242 F2d 776 Rand McNally Company v. Christmas Club
242 F.2d 776
RAND McNALLY & COMPANY, Appellant,
CHRISTMAS CLUB, a Corporation, Appellee.
Patent Appeal No. 6248.
United States Court of Customs and Patent Appeals.
March 29, 1957.
John Rex Allen, Jules L. Brady, Chicago, Ill., Francis C. Browne, Washington, D. C. (Schroeder, Hofgren, Brady & Wegner, Chicago, Ill., Mead, Browne, Schuyler & Beveridge, Washington, D. C., of counsel), for appellant.
Eugene T. McQuade, E. C. Sanborn, New York City (Tompkins, Boal & McQuade, Fish, Richardson & Neave, New York City, of counsel), for appellee.
Before JOHNSON, Chief Judge, and O'CONNELL, WORLEY, RICH, and JACKSON (retired), Associate Judges.
This is an appeal from the decision of the Assistant Commissioner of Patents acting for the Commissioner in a cancelation proceeding instituted by Rand McNally & Company, the appellant here, against Trademark Registration No. 225,139, issued to appellee on March 15, 1927 and republished under the Act of 1946 on February 15, 1949, for the mark "Christmas Club" as applied to a magazine. The petition for cancelation was based on the allegation that the mark in question is descriptive of the goods to which it is applied, and that contention was upheld by the Examiner of Interferences, who sustained the petition and recommended cancelation of the registration. On appeal from that decision, however, the Assistant Commissioner held that the mark was not descriptive and that no facts appeared from which damage to the petitioner could be presumed. 105 U.S.P.Q. 499. She accordingly reversed the decision of the Examiner of Interferences, and this appeal followed.

> **TASK DIRECTIONS**
According to the court opinion above, which trademark registration number was the subject of Rand McNally's cancelation proceeding?

> **THE DATA**
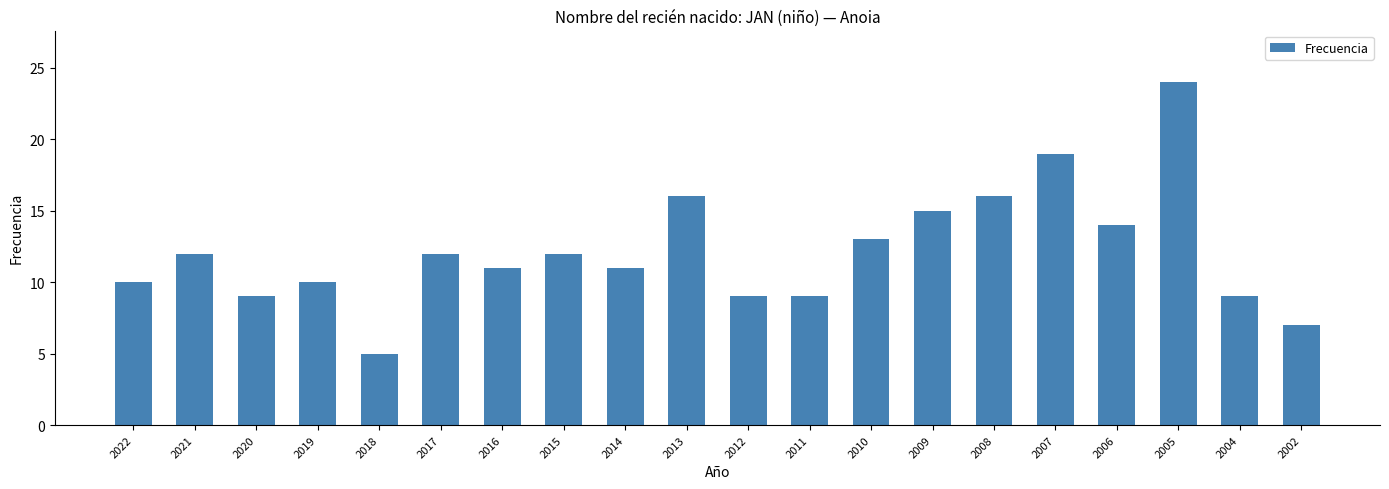

Reading right to left, what are all the values shown in this chart?

7	9	24	14	19	16	15	13	9	9	16	11	12	11	12	5	10	9	12	10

> **ANSWER SECTION**
Trademark Registration No. 225,139